[[ Data supplied open ]]
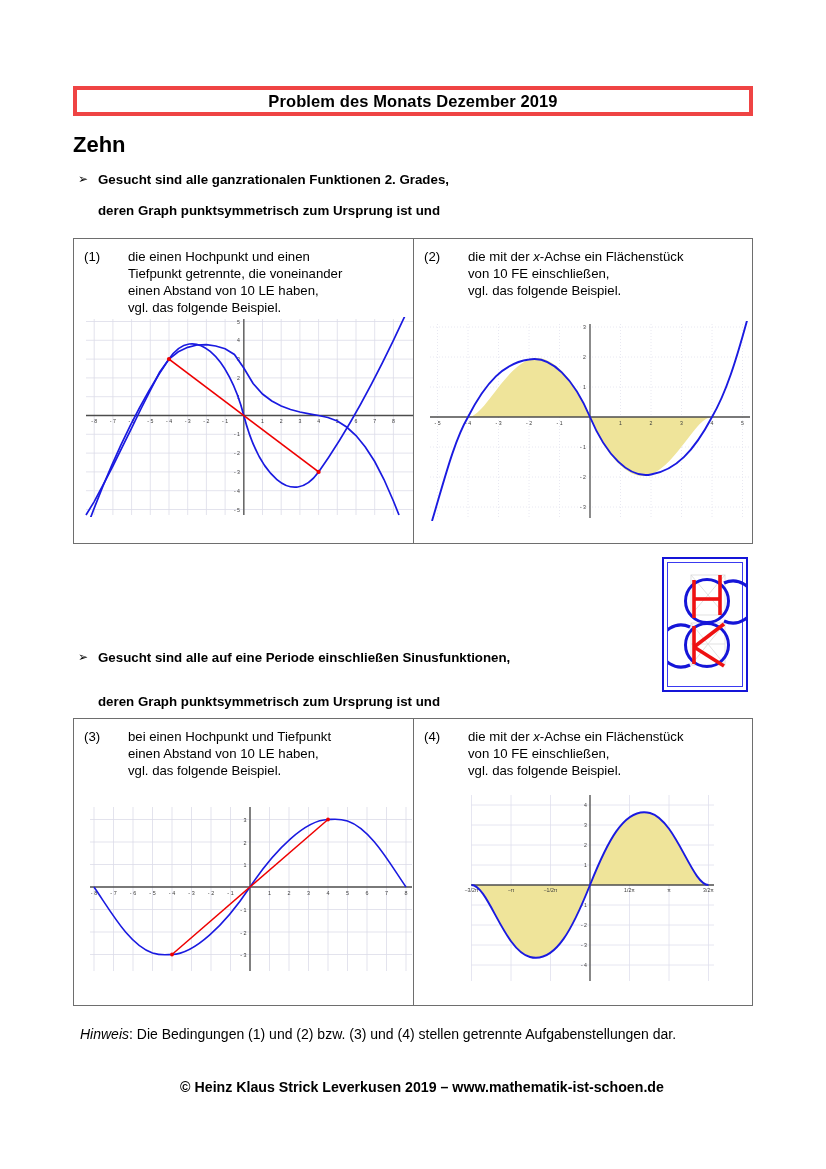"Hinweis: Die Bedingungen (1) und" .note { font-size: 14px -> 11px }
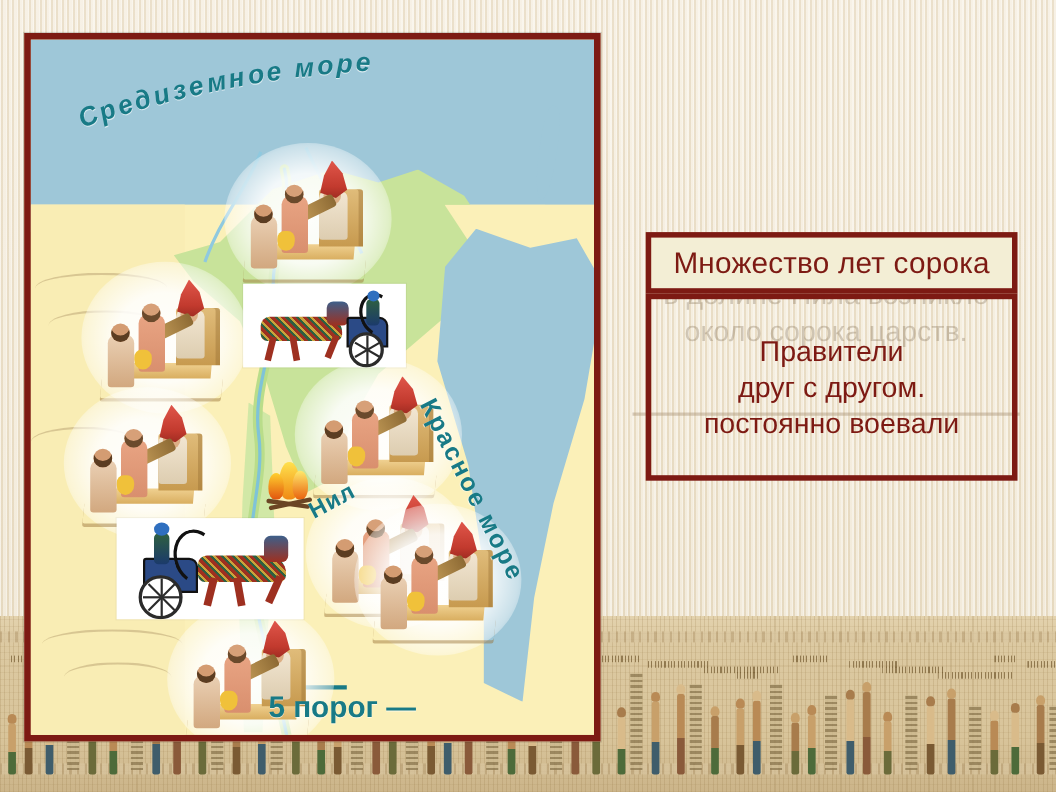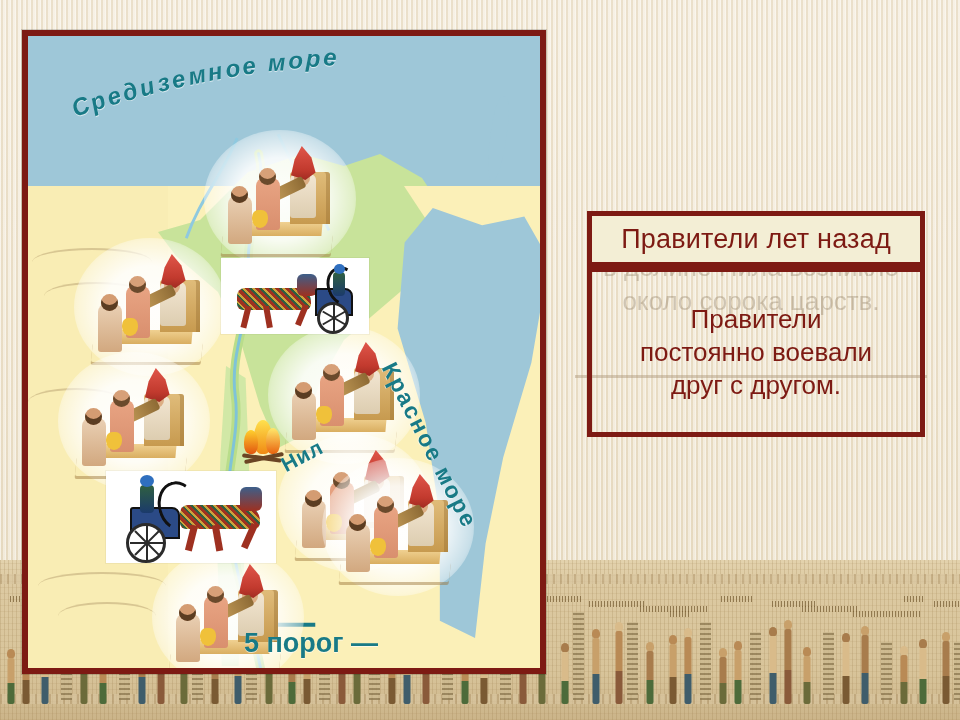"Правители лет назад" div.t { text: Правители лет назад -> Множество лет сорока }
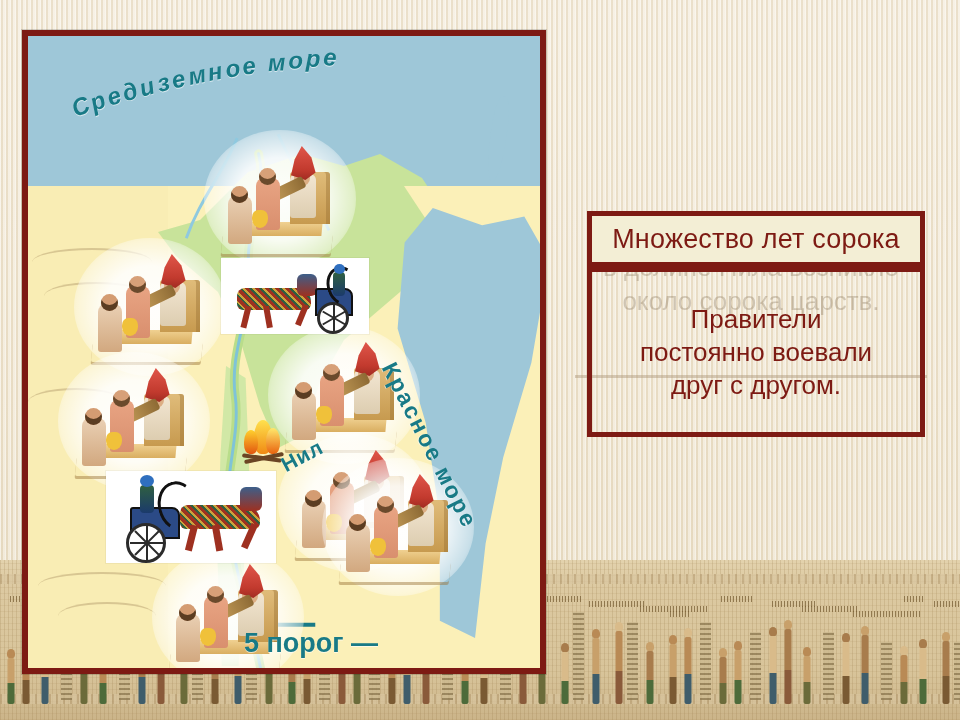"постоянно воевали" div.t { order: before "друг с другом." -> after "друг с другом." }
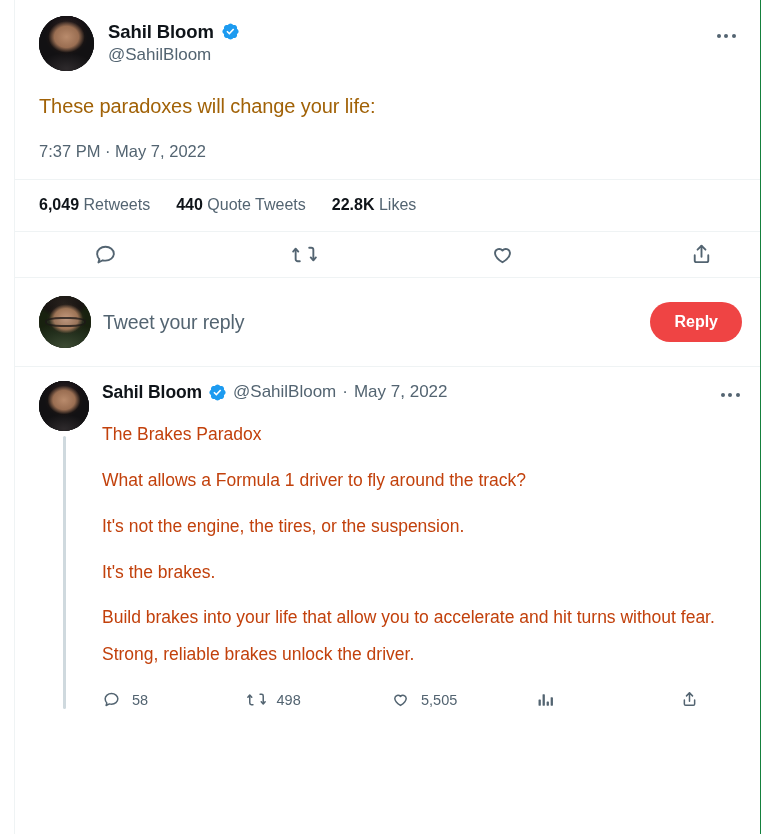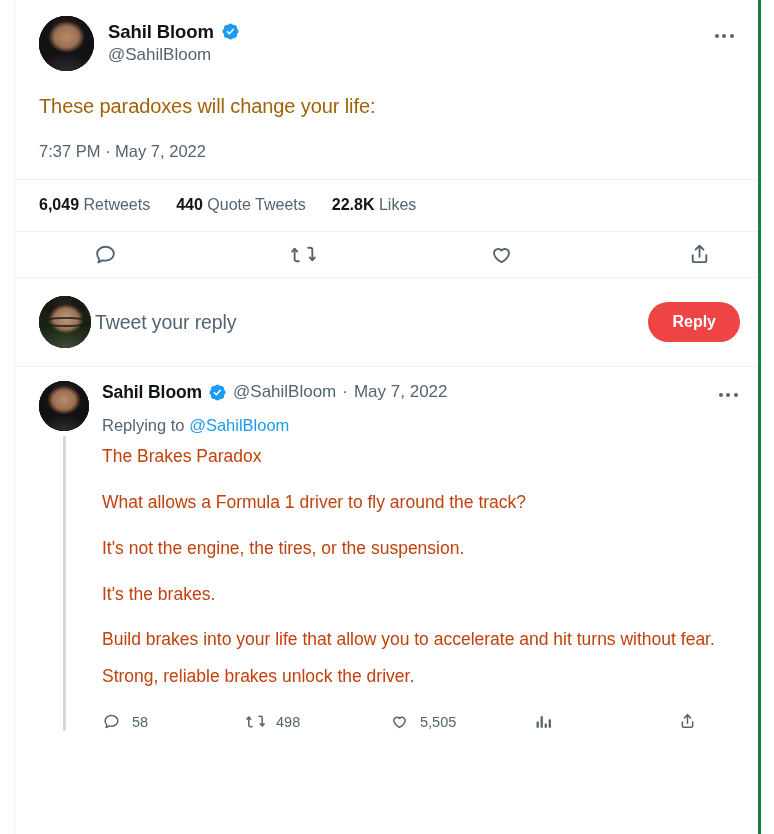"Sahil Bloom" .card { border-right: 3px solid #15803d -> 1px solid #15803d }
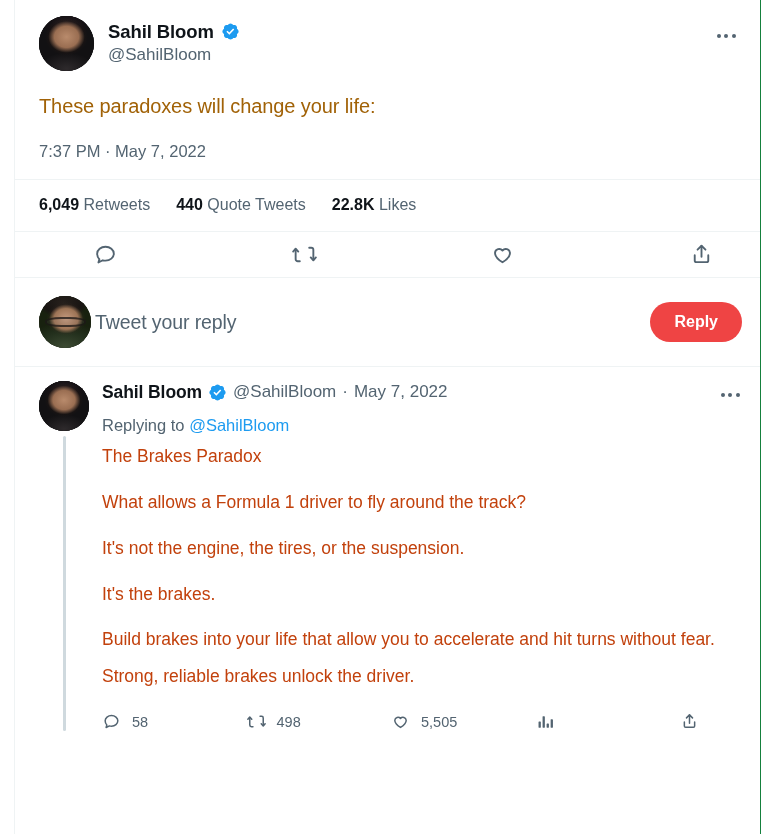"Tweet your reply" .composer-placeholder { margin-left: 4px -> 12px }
[[ Data supplied closed ]]
Exercise requirements — The answer is the listing above repeated verbatim, minus its images.

Result of the task —
"Hinweis: Die Bedingungen (1) und" .note { font-size: 14px -> 11px }
"Правители лет назад" div.t { text: Правители лет назад -> Множество лет сорока }
"постоянно воевали" div.t { order: before "друг с другом." -> after "друг с другом." }
"Sahil Bloom" .card { border-right: 3px solid #15803d -> 1px solid #15803d }
"Tweet your reply" .composer-placeholder { margin-left: 4px -> 12px }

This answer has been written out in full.